## Problem description
Copy the lines below word for word, starting with the line that contains "yndham Clark, Final Round | Every" and going on through the line that contains "2023WandersonThigh injuryLate". Leave out the pictures.

++++ Provided records

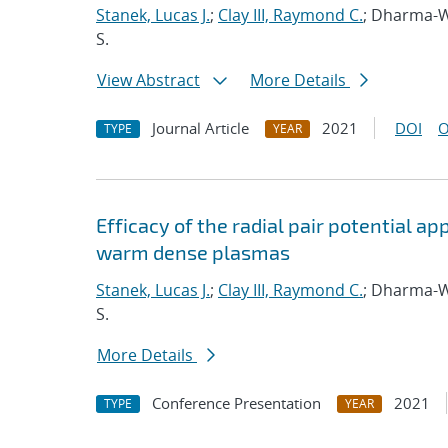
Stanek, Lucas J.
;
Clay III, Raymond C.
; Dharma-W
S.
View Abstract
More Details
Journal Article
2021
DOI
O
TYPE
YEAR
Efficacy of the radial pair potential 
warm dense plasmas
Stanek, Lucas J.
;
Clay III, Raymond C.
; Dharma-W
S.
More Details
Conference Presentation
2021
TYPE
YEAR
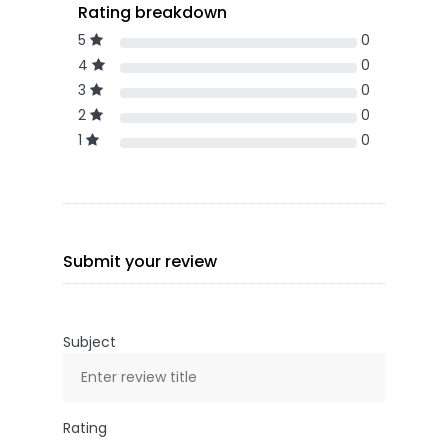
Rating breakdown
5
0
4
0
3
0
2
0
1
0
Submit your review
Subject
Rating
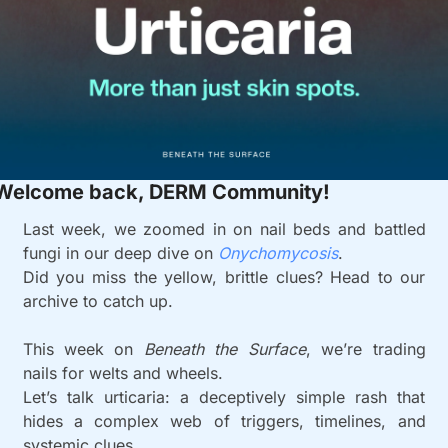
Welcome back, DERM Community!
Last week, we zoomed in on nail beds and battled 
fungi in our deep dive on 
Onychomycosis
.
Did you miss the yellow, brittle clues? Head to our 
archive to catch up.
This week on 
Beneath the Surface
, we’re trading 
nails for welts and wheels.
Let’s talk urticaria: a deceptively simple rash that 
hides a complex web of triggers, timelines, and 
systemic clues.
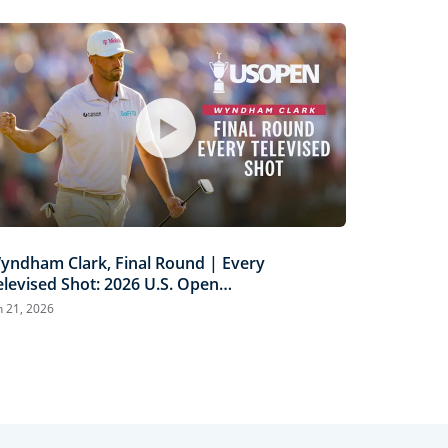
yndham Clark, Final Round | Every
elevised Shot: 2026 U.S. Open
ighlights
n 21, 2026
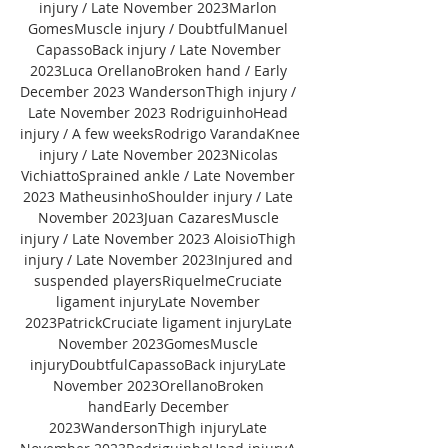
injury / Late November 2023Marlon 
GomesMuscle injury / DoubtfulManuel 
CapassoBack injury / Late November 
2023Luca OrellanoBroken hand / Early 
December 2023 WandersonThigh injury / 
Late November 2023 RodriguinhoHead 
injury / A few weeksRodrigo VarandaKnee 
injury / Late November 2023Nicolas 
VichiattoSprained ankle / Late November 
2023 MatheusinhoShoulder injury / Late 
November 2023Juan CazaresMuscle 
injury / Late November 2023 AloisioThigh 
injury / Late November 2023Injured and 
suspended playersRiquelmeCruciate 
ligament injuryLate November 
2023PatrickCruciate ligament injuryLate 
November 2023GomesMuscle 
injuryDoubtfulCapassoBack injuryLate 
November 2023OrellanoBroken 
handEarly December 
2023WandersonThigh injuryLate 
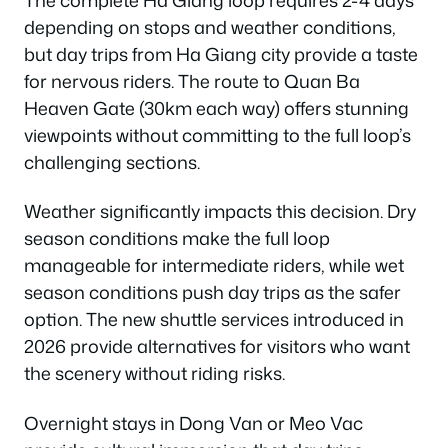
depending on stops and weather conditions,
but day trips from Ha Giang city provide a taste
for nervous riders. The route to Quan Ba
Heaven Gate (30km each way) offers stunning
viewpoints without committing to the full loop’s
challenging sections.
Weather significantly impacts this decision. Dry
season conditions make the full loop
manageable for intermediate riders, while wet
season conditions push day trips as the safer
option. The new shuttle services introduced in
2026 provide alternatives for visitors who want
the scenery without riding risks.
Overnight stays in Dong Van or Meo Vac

++++++++
++++ Provided records

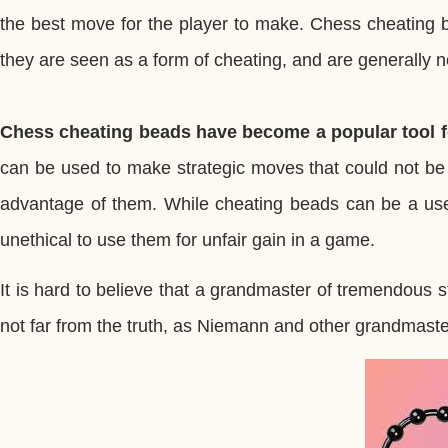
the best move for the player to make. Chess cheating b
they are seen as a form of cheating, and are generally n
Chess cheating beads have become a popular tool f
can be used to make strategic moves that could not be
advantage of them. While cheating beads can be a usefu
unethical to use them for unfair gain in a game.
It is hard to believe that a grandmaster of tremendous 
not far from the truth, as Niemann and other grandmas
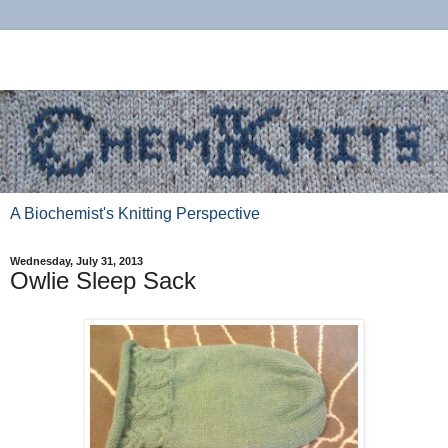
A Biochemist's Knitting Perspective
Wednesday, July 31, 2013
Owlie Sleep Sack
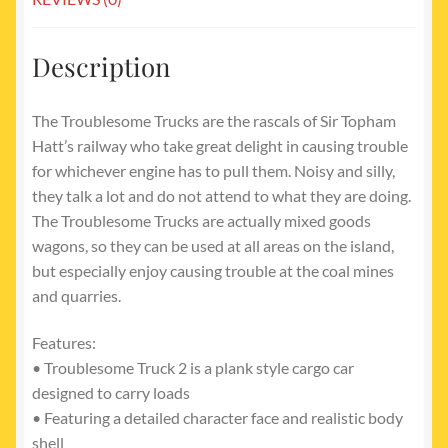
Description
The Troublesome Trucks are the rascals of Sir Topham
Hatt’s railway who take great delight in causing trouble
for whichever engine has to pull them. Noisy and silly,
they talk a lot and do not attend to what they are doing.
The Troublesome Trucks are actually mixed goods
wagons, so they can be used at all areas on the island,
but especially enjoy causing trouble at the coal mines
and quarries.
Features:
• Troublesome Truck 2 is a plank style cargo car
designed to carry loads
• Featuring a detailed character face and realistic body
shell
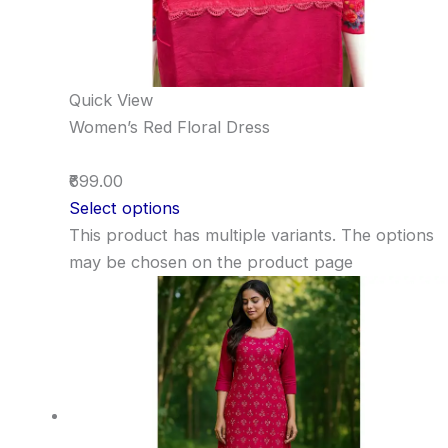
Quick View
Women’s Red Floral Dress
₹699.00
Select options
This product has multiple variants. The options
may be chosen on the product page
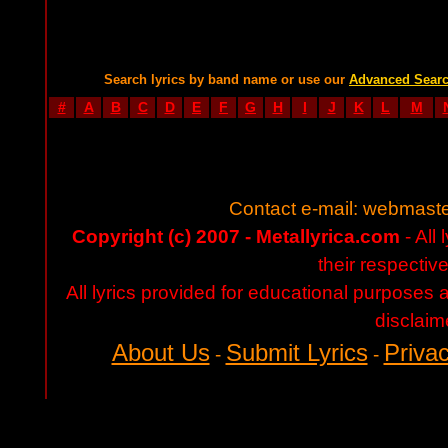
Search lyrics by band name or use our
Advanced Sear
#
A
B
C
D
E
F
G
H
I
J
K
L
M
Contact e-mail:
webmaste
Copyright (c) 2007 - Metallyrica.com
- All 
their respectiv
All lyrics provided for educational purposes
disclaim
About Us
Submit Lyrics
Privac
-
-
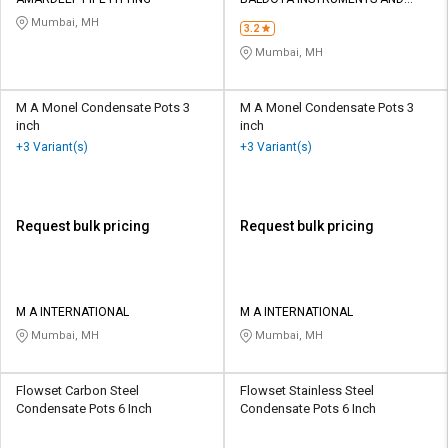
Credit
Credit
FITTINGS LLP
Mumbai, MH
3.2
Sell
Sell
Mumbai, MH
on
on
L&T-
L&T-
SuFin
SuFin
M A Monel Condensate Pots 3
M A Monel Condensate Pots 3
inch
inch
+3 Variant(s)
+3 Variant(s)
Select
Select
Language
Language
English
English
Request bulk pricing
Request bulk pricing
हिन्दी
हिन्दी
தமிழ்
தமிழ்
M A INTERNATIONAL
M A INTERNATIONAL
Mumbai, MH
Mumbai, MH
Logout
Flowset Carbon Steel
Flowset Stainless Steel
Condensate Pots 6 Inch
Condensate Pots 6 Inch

++++++++
++++ Provided records

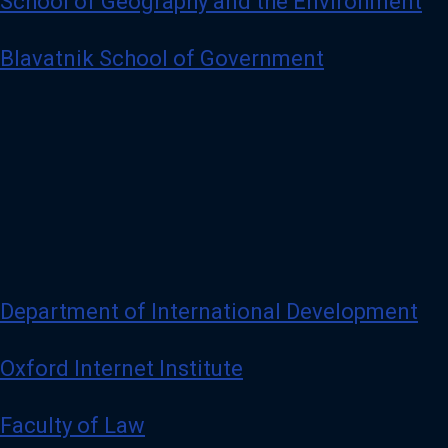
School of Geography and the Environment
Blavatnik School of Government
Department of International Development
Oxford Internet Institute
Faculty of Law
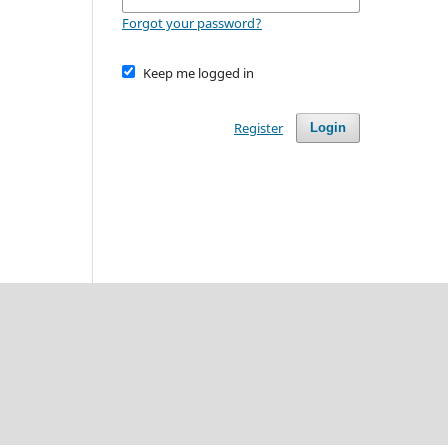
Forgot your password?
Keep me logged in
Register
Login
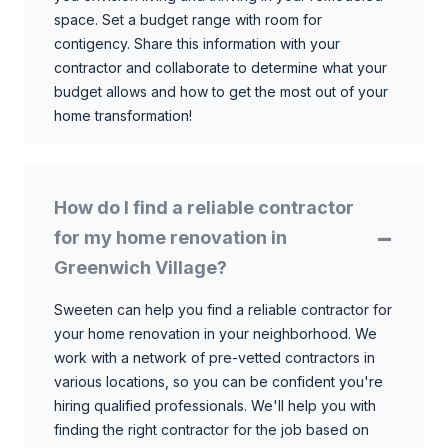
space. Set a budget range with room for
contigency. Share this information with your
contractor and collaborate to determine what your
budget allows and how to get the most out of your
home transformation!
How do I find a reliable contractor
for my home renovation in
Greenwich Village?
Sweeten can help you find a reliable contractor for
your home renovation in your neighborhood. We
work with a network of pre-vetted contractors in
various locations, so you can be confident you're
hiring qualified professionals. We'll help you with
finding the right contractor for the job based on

++++++++

## Exercise response
yndham Clark, Final Round | Every
elevised Shot: 2026 U.S. Open
ighlights
n 21, 2026
injury / Late November 2023Marlon 
GomesMuscle injury / DoubtfulManuel 
CapassoBack injury / Late November 
2023Luca OrellanoBroken hand / Early 
December 2023 WandersonThigh injury / 
Late November 2023 RodriguinhoHead 
injury / A few weeksRodrigo VarandaKnee 
injury / Late November 2023Nicolas 
VichiattoSprained ankle / Late November 
2023 MatheusinhoShoulder injury / Late 
November 2023Juan CazaresMuscle 
injury / Late November 2023 AloisioThigh 
injury / Late November 2023Injured and 
suspended playersRiquelmeCruciate 
ligament injuryLate November 
2023PatrickCruciate ligament injuryLate 
November 2023GomesMuscle 
injuryDoubtfulCapassoBack injuryLate 
November 2023OrellanoBroken 
handEarly December 
2023WandersonThigh injuryLate 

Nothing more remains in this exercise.